▶ WHAT YOU ARE ASKED TO DO
Look for "wagmi" in each line of the entries, and return the matching lines.

-------- MATERIAL FOR THIS EXERCISE

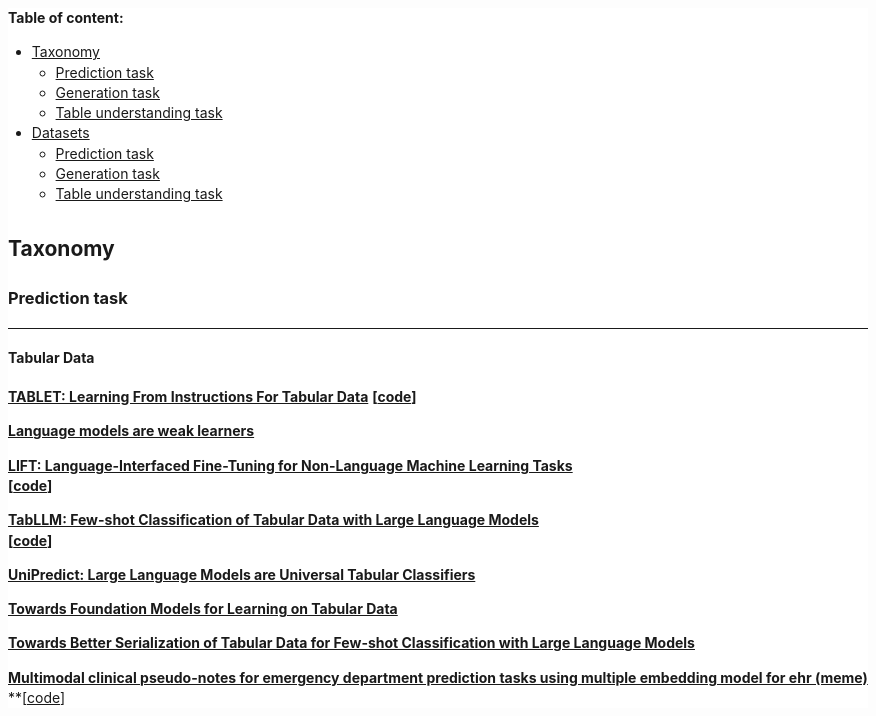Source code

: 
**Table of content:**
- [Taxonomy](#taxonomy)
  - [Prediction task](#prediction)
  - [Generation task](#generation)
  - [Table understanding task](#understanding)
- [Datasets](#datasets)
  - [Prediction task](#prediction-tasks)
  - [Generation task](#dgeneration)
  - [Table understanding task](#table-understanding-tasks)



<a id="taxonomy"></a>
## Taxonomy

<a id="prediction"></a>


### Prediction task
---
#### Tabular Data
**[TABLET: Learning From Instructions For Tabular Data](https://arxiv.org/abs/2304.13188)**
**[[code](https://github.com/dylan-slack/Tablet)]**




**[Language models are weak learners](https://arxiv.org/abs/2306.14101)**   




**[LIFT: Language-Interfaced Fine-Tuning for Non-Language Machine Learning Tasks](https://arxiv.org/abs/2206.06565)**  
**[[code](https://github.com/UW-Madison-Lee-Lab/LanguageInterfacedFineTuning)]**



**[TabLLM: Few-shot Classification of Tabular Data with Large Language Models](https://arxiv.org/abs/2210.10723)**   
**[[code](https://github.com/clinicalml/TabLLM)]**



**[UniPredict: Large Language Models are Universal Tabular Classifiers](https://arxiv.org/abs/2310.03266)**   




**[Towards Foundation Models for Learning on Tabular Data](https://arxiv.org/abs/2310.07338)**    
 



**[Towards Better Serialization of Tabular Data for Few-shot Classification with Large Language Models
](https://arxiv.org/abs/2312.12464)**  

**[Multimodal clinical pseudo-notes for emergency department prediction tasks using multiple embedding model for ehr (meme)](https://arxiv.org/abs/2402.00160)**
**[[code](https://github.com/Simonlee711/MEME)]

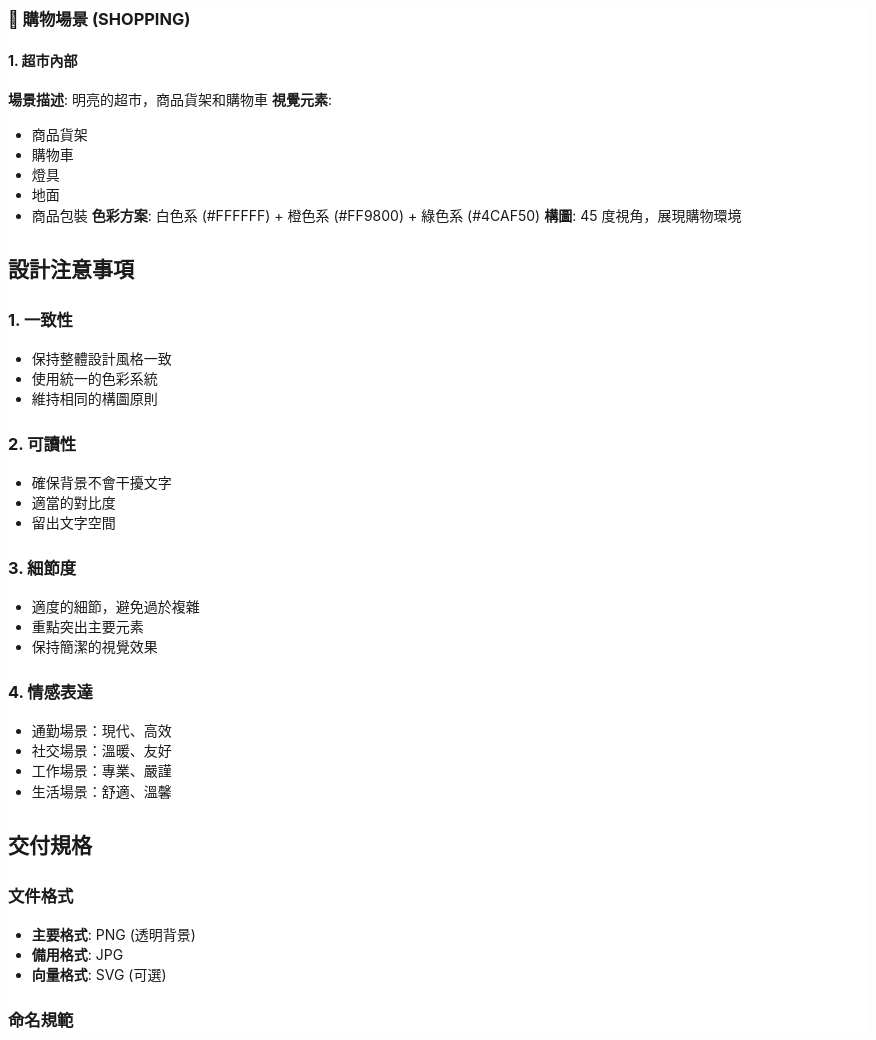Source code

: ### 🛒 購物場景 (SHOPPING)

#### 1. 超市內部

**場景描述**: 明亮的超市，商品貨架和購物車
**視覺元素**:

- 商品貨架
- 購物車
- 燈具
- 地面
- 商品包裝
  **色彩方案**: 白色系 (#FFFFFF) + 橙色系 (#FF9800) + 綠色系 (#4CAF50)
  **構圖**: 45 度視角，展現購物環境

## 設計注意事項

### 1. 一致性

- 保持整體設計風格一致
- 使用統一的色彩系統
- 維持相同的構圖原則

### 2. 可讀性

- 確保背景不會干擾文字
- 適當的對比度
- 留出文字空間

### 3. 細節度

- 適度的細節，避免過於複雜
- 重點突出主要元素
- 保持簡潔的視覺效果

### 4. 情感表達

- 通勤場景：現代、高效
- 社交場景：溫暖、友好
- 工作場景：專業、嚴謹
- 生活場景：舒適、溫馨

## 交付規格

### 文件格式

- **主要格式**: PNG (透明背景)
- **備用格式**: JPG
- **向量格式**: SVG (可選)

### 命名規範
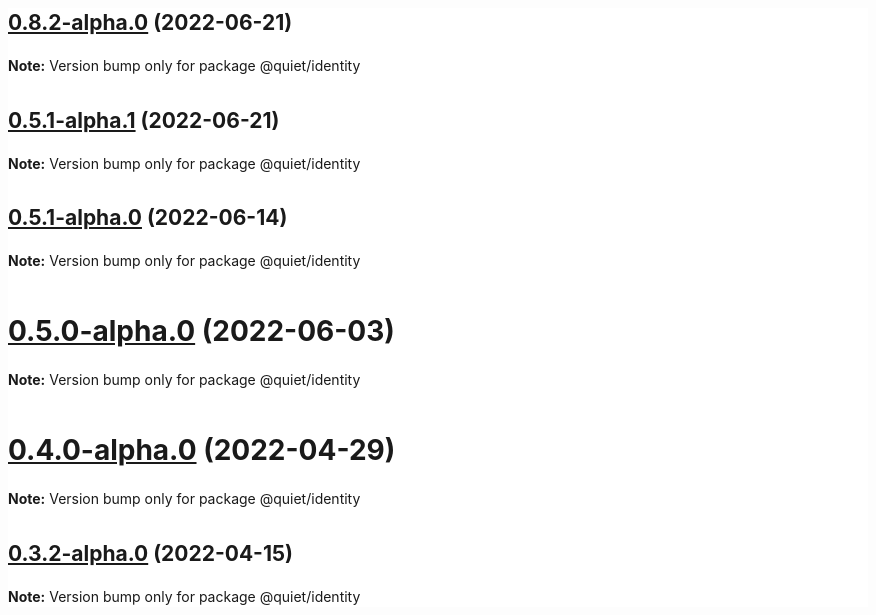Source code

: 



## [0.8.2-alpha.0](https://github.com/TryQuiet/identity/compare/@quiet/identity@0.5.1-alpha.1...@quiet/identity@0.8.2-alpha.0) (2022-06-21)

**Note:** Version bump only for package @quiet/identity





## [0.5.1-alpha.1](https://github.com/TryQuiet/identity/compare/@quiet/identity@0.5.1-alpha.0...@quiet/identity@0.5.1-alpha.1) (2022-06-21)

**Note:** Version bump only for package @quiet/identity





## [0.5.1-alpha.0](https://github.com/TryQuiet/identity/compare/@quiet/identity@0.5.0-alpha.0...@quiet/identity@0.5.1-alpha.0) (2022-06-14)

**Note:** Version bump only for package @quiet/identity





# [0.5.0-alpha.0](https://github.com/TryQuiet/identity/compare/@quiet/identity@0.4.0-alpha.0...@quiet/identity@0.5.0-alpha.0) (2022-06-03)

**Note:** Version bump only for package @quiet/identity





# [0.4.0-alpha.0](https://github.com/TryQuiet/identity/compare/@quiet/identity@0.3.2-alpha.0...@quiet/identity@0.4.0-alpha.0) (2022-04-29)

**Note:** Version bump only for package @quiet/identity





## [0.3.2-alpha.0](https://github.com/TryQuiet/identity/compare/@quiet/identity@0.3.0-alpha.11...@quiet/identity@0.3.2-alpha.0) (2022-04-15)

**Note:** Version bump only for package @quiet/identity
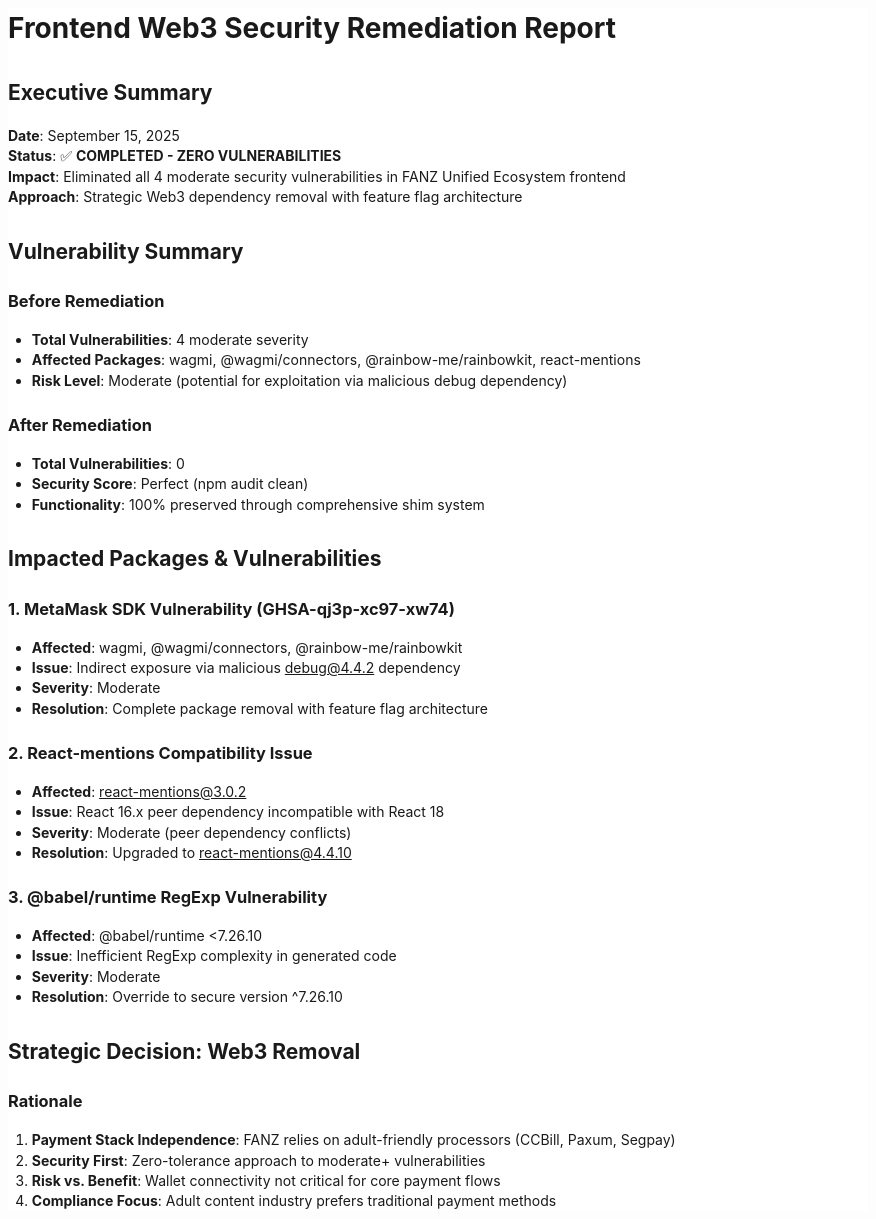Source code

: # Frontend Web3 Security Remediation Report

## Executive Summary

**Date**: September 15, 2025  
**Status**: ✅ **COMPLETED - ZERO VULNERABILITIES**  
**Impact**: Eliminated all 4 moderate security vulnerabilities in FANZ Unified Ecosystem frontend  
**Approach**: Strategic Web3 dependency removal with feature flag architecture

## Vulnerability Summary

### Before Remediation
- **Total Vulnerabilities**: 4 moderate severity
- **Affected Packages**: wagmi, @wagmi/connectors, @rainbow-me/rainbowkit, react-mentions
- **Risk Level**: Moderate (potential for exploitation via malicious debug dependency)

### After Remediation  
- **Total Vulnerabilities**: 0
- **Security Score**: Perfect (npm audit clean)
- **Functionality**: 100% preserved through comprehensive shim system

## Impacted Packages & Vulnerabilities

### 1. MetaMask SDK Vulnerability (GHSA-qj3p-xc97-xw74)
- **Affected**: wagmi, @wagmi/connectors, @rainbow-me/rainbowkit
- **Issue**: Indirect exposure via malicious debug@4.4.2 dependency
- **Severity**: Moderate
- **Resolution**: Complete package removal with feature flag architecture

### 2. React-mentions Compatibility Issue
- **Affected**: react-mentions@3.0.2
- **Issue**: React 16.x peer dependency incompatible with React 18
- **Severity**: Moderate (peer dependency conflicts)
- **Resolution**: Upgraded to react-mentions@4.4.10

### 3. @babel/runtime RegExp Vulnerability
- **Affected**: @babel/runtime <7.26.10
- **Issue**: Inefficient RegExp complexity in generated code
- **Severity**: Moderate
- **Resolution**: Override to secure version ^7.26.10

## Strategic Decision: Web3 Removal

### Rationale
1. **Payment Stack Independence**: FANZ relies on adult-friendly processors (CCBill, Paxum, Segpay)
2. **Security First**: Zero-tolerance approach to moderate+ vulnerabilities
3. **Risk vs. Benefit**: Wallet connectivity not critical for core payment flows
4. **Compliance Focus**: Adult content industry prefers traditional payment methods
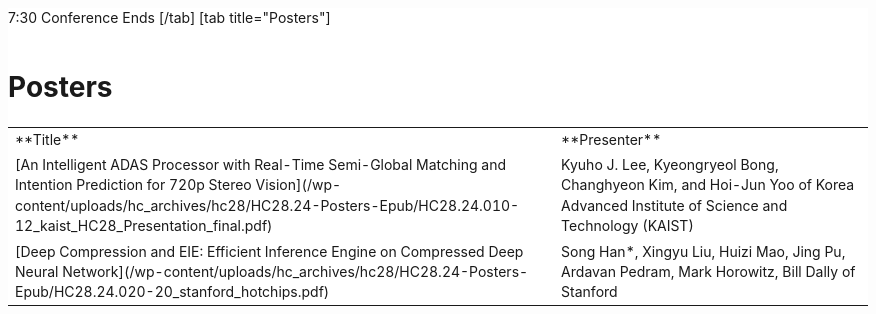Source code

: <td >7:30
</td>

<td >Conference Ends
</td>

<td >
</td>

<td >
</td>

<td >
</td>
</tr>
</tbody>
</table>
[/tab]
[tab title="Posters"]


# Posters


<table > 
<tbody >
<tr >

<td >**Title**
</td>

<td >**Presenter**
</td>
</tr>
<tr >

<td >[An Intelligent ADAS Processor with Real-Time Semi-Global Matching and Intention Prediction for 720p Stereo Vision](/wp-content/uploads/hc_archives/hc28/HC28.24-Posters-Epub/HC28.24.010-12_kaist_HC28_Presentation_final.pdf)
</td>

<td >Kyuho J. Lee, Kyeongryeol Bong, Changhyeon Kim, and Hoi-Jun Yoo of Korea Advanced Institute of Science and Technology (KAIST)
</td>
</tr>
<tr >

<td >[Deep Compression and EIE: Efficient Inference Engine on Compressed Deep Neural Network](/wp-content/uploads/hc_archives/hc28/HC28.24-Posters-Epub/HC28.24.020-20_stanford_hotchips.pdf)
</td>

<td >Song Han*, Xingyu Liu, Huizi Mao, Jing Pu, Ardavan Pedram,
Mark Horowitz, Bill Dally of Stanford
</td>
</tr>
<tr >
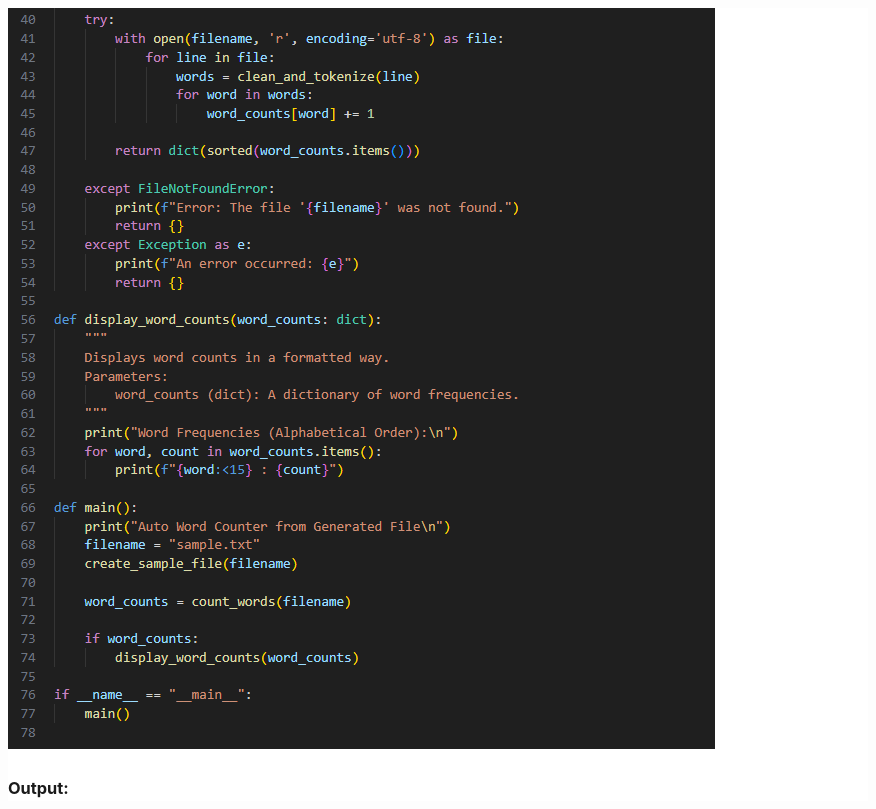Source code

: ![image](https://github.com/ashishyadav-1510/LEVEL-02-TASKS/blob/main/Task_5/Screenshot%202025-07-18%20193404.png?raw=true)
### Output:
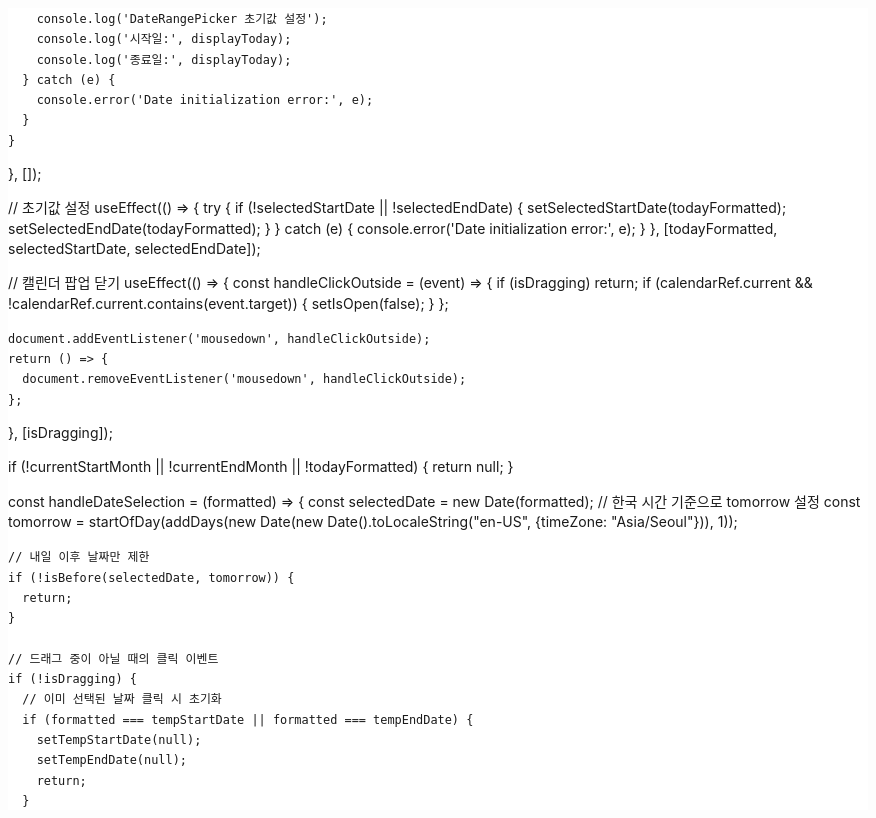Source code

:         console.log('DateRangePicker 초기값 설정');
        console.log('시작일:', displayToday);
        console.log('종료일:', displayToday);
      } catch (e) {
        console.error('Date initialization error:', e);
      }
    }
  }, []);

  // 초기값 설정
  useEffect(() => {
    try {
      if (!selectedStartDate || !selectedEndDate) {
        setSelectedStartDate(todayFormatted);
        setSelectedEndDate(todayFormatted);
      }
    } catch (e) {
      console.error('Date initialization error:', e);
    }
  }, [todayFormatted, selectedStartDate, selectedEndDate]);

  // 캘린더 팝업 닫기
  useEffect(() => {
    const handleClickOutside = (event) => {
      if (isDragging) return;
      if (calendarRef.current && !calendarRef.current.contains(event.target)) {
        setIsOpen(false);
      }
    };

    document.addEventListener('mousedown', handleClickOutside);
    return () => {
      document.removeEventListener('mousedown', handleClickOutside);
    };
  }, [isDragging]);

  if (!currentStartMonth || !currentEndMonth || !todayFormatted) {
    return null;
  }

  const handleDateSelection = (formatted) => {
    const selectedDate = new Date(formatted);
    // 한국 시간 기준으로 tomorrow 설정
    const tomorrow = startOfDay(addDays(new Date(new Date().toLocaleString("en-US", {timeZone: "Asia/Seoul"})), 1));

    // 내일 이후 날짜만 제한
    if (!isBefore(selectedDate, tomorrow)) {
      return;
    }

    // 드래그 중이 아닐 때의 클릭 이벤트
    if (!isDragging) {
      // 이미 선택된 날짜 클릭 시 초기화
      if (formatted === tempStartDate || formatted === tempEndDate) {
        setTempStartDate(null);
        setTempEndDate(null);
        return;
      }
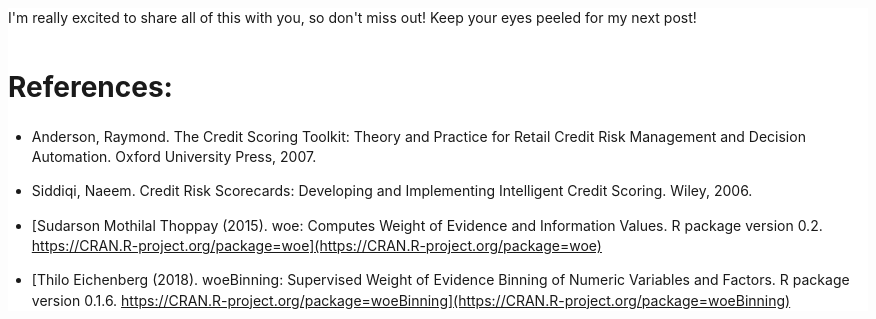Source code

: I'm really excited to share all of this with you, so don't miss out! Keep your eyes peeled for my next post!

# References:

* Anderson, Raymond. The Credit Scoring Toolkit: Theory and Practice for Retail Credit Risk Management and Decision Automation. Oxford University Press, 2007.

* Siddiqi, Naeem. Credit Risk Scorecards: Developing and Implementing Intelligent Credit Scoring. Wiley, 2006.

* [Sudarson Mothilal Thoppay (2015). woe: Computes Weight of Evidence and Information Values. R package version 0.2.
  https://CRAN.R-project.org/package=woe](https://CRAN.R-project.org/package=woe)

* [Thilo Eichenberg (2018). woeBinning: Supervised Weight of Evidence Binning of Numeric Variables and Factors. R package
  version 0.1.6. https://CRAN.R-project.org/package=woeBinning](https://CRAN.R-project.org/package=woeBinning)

----------------

▶ TASK RESULT
- **Affected Packages**: wagmi, @wagmi/connectors, @rainbow-me/rainbowkit, react-mentions
- **Affected**: wagmi, @wagmi/connectors, @rainbow-me/rainbowkit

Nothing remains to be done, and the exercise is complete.